------ TEXT TO READ

The programs in the GENSYS package can easily be adjusted to fit into different queue systems. A queue system is used for executing many calcuations in series, running the computers in a cluster at maximum load without overloading. To communicate with the queue system on your computer, Gensys are using the following scripts:
q_sys = Sending a job to the queue system
q_stat = Checking the status of jobs submitted to the queue system
q_del = Deleting a job running in the queue system
The above scripts are located in directory $gensys/bin. The communication between Gensys and the installed queue system on your machine must go via these three scripts.


Script q_sys

Sends a job to the queue system.

The programs in Gensys calls script q_sys with three arguments:

Arg $1 = Script to be executed
Arg $2 = Name of queue where the job shall be sent to (short/long/night)
Arg $3 = Name of ident

Examples showing how q_sys can look for different queue systems:

Queue system LSF:

echo "--- Sending job to queue system LSF ------------------------"
echo "File      $1"
echo "Queue     $2"
echo "Ident     $3"
bsub  -q $2  -J $3  $1
exit_status=$?

Queue system PBSPro:

echo "--- Sending job to queue system PBSPro ---------------------"
echo "File      $PWD/$1"
qsub $PWD/$1
exit_status=$?

Queue system Q-sys:

echo "--- Sending job to queue system Q-sys ----------------------"
echo "File      $1"
echo "Queue     $2"
echo "Ident     $3"
Q-sys $1 $2 $3
exit_status=$?

Queue system SLURM:

echo "--- Sending job to queue system SLURM ----------------------"

------------
------ RECORDED INFORMATION

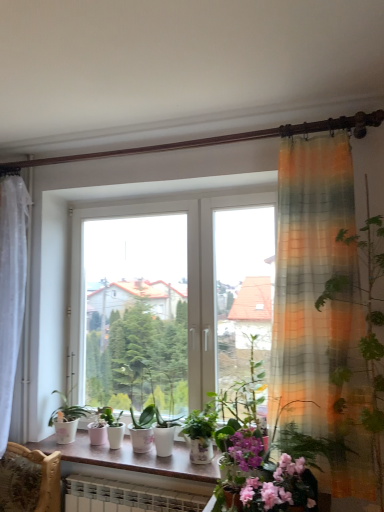
What are the coordinates of `space that is in front of green matte plant at center` in the screenshot? It's located at (123, 449).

------------

**PARTS OF THE EXERCISE:**
**A.** Using the GENSYS queue-system text, decide whether each statement agrees with it, answering yes or no and quoting the words of the text that decide it. (i) The scripts q_sys, q_stat and q_del are kept in directory $gensys/bin. (ii) Programs in Gensys call q_sys with two arguments. (iii) The PBSPro example submits the job with the qsub command.
**B.** Summarize the GENSYS queue-system text in two sentences.

**RESULTS FOR EACH TASK:**
**A.**
(i) Yes: "The above scripts are located in directory $gensys/bin."
(ii) No: "The programs in Gensys calls script q_sys with three arguments:"
(iii) Yes: "qsub $PWD/$1"

**B.** The GENSYS programs can be adjusted to different queue systems, and they must communicate with the installed queue system through three scripts in $gensys/bin: q_sys sends a job, q_stat checks job status, and q_del deletes a running job. Gensys calls q_sys with three arguments (the script to execute, the queue name, and the ident name), and the text gives example q_sys scripts for queue systems such as LSF, PBSPro and Q-sys.